Of late, the Fifth Circuit Court of Appeals has shown considerable interest in prisoners’ petitions alleging that their lawyers have abandoned their rights on appeal. Its most recent pronouncement in this area is the case of Chapman v. United States, 469 F.2d 634 (1972), the facts of which very nearly parallel the petition under consideration. Although the Court in Chapman was reviewing a motion under 28 U.S.C. § 2255, it relied heavily on the Sixth Circuit Court of Appeals opinion in Woodall v. [Neil], 444 F.2d 92 (6th Cir. 1971) [misstyled in the body of the opinion as Woodall v. United States]. In Woodall, which involved strictly a state habeas corpus request, the Court concluded that *44under some circumstances failure of retained counsel to prosecute an appeal can be such as to deprive an accused of his constitutional rights to counsel. This was said to be especially true if retained counsel abandoned the appeal without accused’s consent or without any warning so as to deprive him of his right of appeal. Woodall v. Neil, supra, at 93. Any such uncommunicated withdrawal of counsel from the case immediately after trial constitutes a denial of the right to an appeal.

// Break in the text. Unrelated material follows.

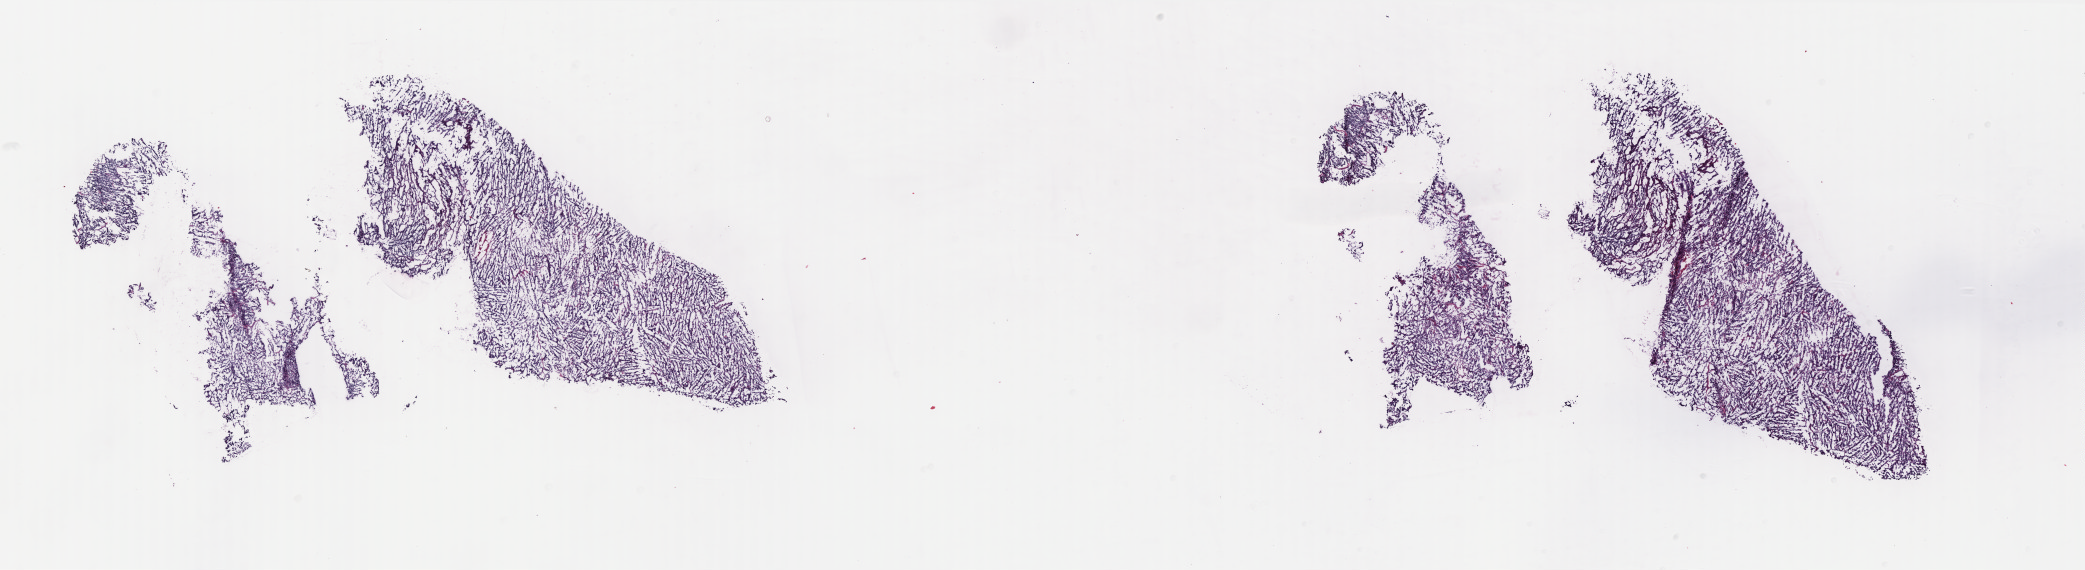
H&E whole-slide image, shown as a low-resolution overview of the whole scanned area (about 33.4 x 9.1 mm, from a 40x scan); frozen section; primary tumour sample from the uterus. Female patient; age at initial diagnosis 71 years. Histologic grade: G3 (poorly differentiated). Composition of this section per pathologist review: tumour cells 80%, tumour nuclei 100%, normal cells 0%, stromal cells 0%, necrosis 20%. Infiltration values recorded for this section: lymphocyte infiltration 20%, monocyte infiltration 0%, neutrophil infiltration 20%.
FIGO stage: IA. Pathologic diagnosis: Serous cystadenocarcinoma, NOS (endometrium).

Here, the state district court held a plenary hearing on this petition and expressly found that employed counsel had failed, not only to prosecute any appeal from petitioner’s conviction, but also to advise him that no appeal would be taken on his behalf. In view of Chapman, petitioner’s complaint may be meritorious. However, that determination should be left up to the state forum. State courts should be given the first opportunity to pass upon and correct errors of federal law in a state prisoner’s conviction. It must not be assumed that state courts will be derelict in their duty to give full effect to federal constitutional rights, when warranted.
This tenet complements the doctrine of abstention, whereby full play is allowed the states in the administration of their criminal justice. To allow the state judiciary the initial inquiry is a matter of accommodation between state and federal courts. This concept is grounded primarily upon respect which federal courts should and do have for state judicial processes. Younger v. Harris, 401 U.S. 37, 91 S.Ct. 746, 27 L.Ed.2d 669 (1970). It is not one defining power but one which relates to the appropriate exercise of power. Fay v. Noia, 372 U.S. 391, 83 S.Ct. 822, 9 L.Ed.2d 837 (1967). Every consideration of comity and propriety demands that in cases of this character, recourse should first be had in the state courts.
Therefore, the proper action for this Court is to defer any decision at this time until the Court of Criminal Appeals, which is already cognizant of the litigation, has the occasion to review the issue. A practical appraisal of the state interest involved here plainly justifies the federal court’s staying its hand, thereby giving finality to state judicial procedures.
Now, therefore, it is ordered, adjudged and decreed that petitioner has thirty (30) days from this daté in which to present his petition to the Court of Criminal Appeals of Texas. Should he fail to do so, the petition will be dismissed.